> _Assignment_
Please restate each line of the data that follows word for word, skipping any image.
--- Data in this exercise Enclosed Below ---
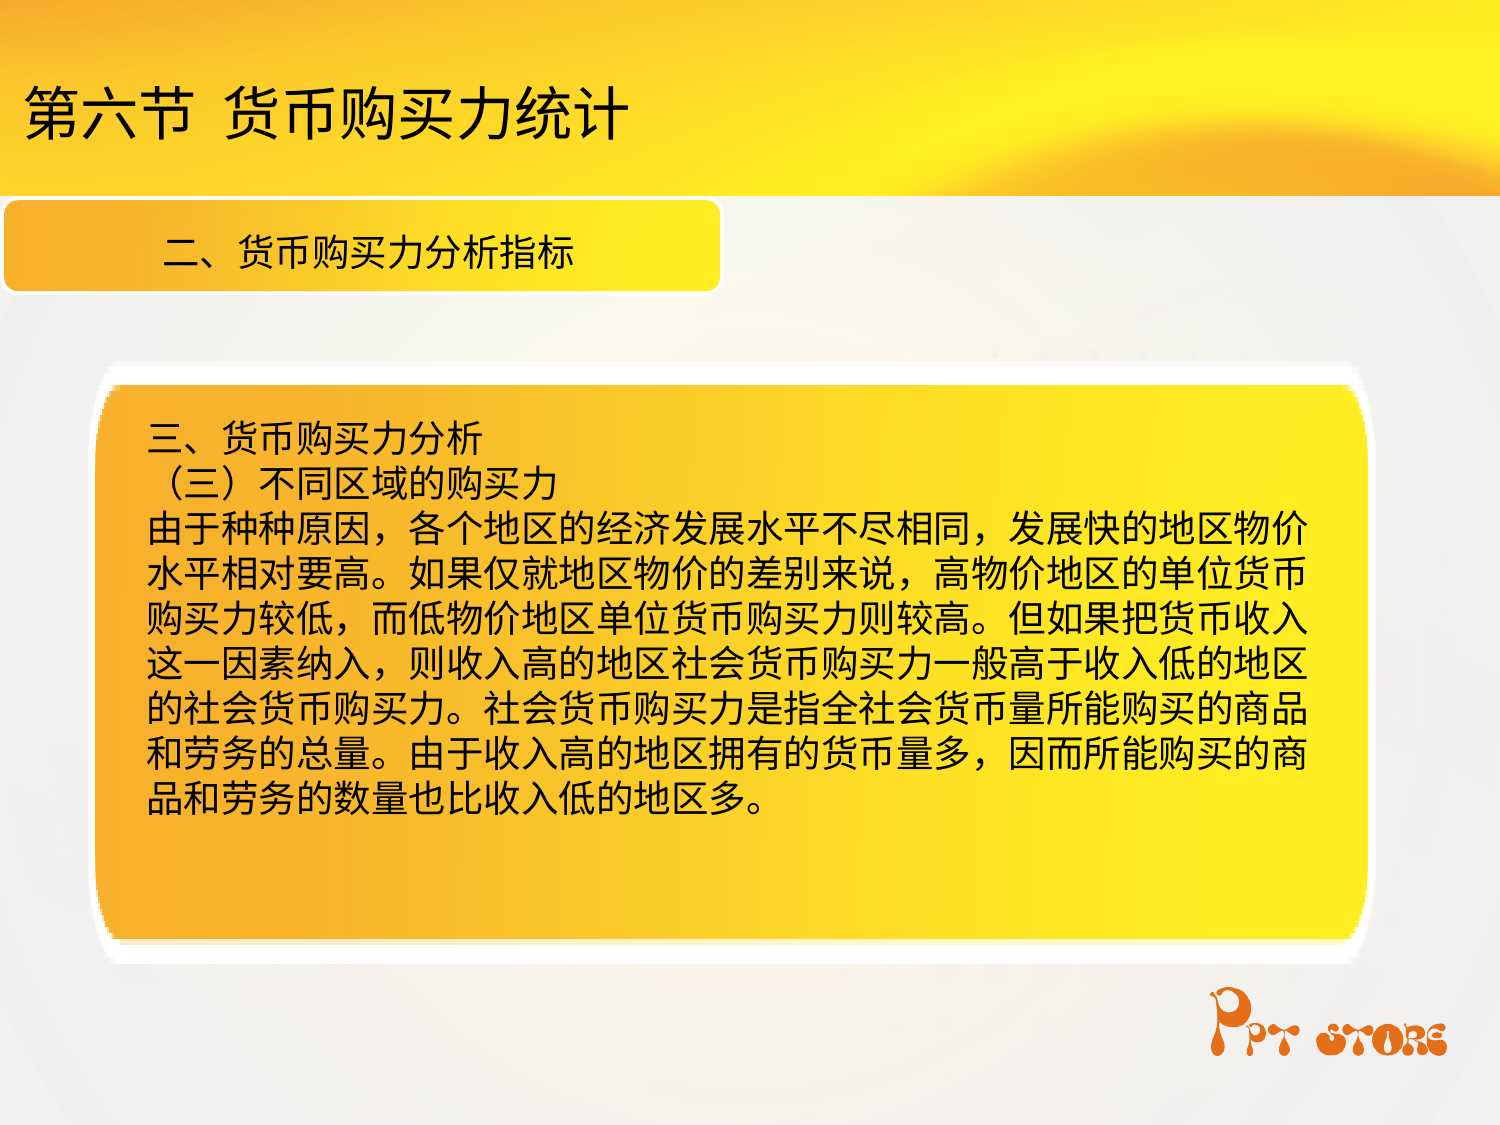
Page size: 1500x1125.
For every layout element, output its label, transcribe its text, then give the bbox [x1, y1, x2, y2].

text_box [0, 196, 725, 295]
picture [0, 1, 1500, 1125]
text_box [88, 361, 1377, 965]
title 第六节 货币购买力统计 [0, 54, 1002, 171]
--- End of Enclosed Data in this exercise ---
> _Answer space_
Page size: 1500x1125.
For every layout element, output its label, transcribe its text, then give the bbox [x1, y1, x2, y2].

text_box [0, 196, 725, 295]
picture [0, 1, 1500, 1125]
text_box [88, 361, 1377, 965]
title 第六节 货币购买力统计 [0, 54, 1002, 171]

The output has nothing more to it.